My intention over the years was to let the the truth unfold naturally. I envisioned having conversations after meeting my birth daughter and her adoptive family for breakfast as we did for years, reminding Sophie and Michael who she is, the way we explain uncles and great-grandparents.
But those breakfast meetings haven't happened in a long time now. I don't fully understand why, but I have been assured that everyone is okay, that our relationship is sound, that it's just a crazy time. Sadly this crazy time has coincided with Sophie and Michael reaching an age when their understanding of extended family is blossoming. I've had to let go of wanting them to know their birth sister, at least for now. Knowing of her can be enough if it has to be.
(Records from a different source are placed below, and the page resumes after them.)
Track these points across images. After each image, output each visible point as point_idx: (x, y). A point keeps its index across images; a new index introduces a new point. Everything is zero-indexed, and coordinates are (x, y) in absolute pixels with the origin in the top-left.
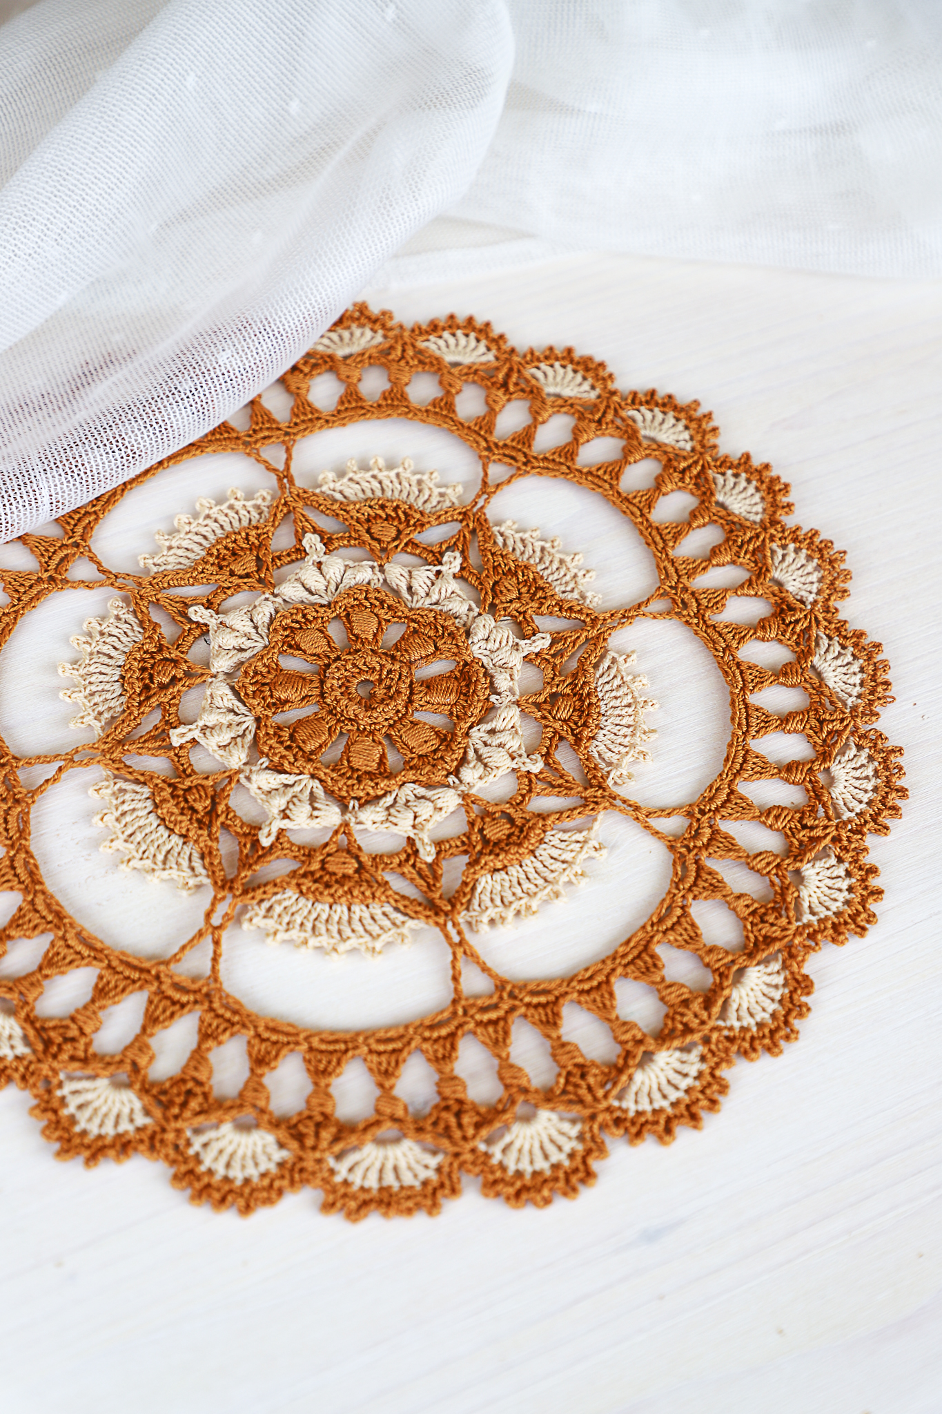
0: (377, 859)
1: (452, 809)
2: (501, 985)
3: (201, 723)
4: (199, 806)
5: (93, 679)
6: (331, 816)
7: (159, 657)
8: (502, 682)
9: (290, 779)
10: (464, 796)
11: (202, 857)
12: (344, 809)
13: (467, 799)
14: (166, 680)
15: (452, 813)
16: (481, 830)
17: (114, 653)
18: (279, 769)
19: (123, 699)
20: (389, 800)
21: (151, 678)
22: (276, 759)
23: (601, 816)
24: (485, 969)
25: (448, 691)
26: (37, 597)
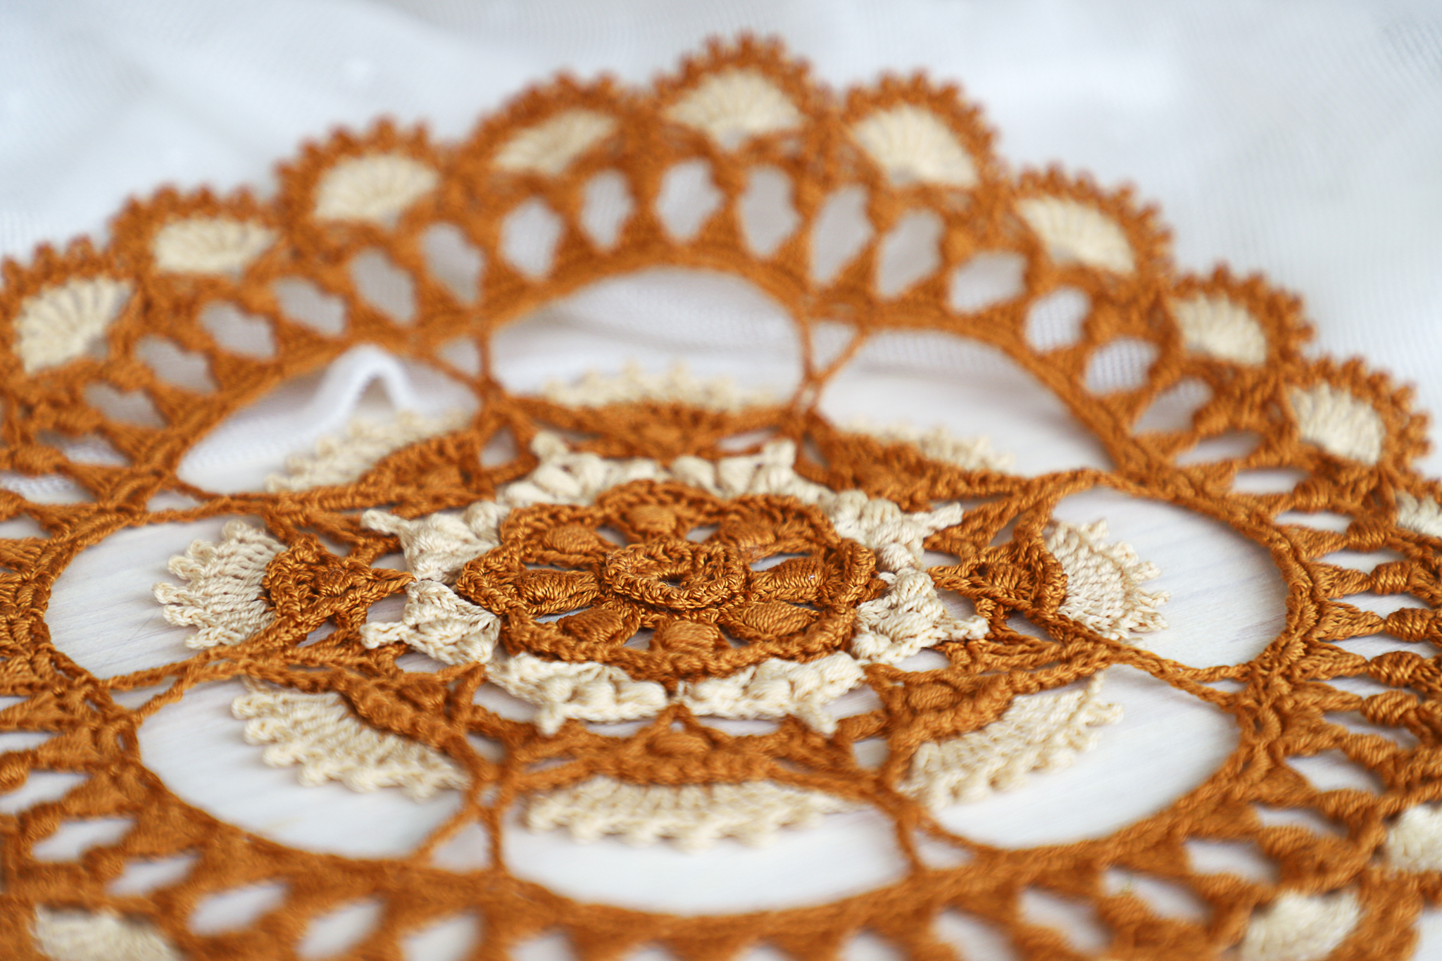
0: (741, 741)
1: (850, 683)
2: (987, 855)
3: (411, 621)
4: (428, 701)
5: (214, 600)
6: (652, 696)
7: (322, 569)
8: (898, 557)
9: (576, 668)
10: (868, 670)
11: (444, 751)
12: (670, 693)
13: (874, 675)
14: (337, 589)
15: (851, 690)
16: (906, 702)
17: (244, 573)
18: (554, 656)
19: (269, 615)
20: (744, 678)
21: (315, 591)
22: (546, 647)
23: (1100, 677)
24: (955, 840)
25: (808, 569)
26: (104, 527)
So I closed The Snowy Day and brought up the album of baby pictures, of me as a puffy post-partum teenager, of their grandma and grandpa with darker hair and younger faces. I still said what I always had in mind...my tummy...not ready...and pointed out the parents I picked for that little baby. We talked about how she's a grown-up now, about how I get to be a mommy now and am so super happy about that. Michael and Sophie reacted in a way that showed me the window of a healthy openness had not closed, that this timing may have been just right. They asked enthusiastic questions, pointed to funny baby pictures, and let the topic come and go like any other.
They looked at the album again tonight briefly. Then they played. Then we got ready for bed, told stories, and on we go.